A couple of new categories for this blog: Development and .NET. I'm surprised I haven't written more on programming in general, to be honest. I think I'll have to port across my post from an older blog on the whole BadImageException problem which drove me mad for far too long.

But, let's continue with the subject of this post: the Form.Activated() event incorrectly firing on a Form.

Quite a few years ago I created my own Metro-style form based on the idea of Microsoft's flat-style interface. Metro was approximately a couple of years away from release and there wasn't really any screenshots of what it would look like. I ploughed on with my version - including a break of a year because it took a long time to get it working correctly as working with forms that have their FormBorderStyle set to None in .NET is just outright annoying. This changed in WPF, but we're using WinForms here. #winforms4lyfe

The biggest issue was getting Windows to treat the borderless form as a true window; it just didn't give a crap about it. A quick way to tell if Windows regards a form as a true window is to minimise it to the taskbar. Does it immediately disappear from view? It's not a true window. Does it animate down into the taskbar? It's a true window.

There were two issues remaining (that I remember, anyway): restoring the window from its minimised state causes the window to gain an extra X number of pixels on its height. That's still an issue and seems random as to which form it affects. The fix I put in-place seems to work most of the time, but regardless, the child controls gain extra height with/without the form growing in size. Clearly more work to be done, there.
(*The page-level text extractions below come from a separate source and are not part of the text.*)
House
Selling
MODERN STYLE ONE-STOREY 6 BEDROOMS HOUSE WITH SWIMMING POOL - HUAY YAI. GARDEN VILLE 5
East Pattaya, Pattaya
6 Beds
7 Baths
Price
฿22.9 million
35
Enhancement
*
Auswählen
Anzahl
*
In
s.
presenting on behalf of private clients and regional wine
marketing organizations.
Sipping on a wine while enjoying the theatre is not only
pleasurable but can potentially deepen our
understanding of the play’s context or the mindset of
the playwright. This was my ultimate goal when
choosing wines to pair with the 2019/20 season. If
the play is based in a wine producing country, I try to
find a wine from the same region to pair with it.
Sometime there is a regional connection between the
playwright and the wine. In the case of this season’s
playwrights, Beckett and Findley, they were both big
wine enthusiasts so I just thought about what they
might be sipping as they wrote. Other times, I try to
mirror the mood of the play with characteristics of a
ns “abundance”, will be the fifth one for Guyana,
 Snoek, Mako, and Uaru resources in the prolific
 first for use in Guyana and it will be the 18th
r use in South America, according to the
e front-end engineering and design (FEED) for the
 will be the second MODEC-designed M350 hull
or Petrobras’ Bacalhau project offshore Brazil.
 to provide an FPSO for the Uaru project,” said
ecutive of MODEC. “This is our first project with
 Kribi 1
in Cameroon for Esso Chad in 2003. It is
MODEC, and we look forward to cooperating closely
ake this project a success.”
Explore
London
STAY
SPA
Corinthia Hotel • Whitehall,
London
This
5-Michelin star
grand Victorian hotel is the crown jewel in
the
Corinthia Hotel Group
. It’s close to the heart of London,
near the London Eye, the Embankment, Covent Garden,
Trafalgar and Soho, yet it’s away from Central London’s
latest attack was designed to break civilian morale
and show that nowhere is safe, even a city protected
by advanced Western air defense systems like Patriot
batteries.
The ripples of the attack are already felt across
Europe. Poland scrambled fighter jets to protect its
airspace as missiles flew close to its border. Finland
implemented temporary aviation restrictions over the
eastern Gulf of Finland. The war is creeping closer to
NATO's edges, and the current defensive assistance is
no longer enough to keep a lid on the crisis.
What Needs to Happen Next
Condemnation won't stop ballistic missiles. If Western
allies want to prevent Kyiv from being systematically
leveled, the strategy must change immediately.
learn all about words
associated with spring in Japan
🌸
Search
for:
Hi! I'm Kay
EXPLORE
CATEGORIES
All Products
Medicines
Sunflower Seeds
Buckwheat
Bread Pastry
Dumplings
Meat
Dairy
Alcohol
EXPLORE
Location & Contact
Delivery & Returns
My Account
The second issue which I'm going to talk about here is the form's Activated() event firing when the form hasn't actually been activated. I don't know why this occurs, but it's annoying and obviously unexpected.

It seems somewhat random when it happens, but here's how it generally goes:

While the form is activated, deactivate the form by clicking outside of it and then move the mouse cursor over the form without clicking; chances are the form will receive the Activated() event. Despite this event firing, the form isn't actually activated.

This causes a problem in my particular case because I handle and expose the activation event via a WindowActivityChanged() event, and I also change the form's visual style depending on its active state.

For example, here's a (currently work-in-progress) form that's active:

Active Form

And here's that same form when it has become inactive:

Inactive Form

As you can see, having the form become active when it actually isn't is confusing to the user. And extremely irritating to me.

My first quick go at fixing this seems to work; I'll have to keep testing it over the long term but it seems like it may have solved it. Not a fan that I have to do this in the first place, but what can ya do?

Have this at the first line(s) within the Form_Activated() event [VB]:

' Filter out any spurious activations.
If Not ActiveForm Is Me Then Exit Sub

Here's another version (see notice at top of this post):

If Me.RectangleToScreen(Me.DisplayRectangle).Contains(Cursor.Position) AndAlso Not ActiveForm Is Me Then Exit Sub

ActiveForm is a Read-Only property on the base Form class and contains a reference to the form that is currently active (within our application; it's not system-wide or anything!), so we're checking to see if the active form is actually me (or this in C#) rather than just blindly accepting the fact.

It appears ActiveForm is set before Form_Activated() is fired, so it does what we want.

I'm not sure if it's worth putting a check into the Form_Deactivated() event to ensure that the form is truly deactivated, but I don't recall ever running into that particular problem. I guess time will tell.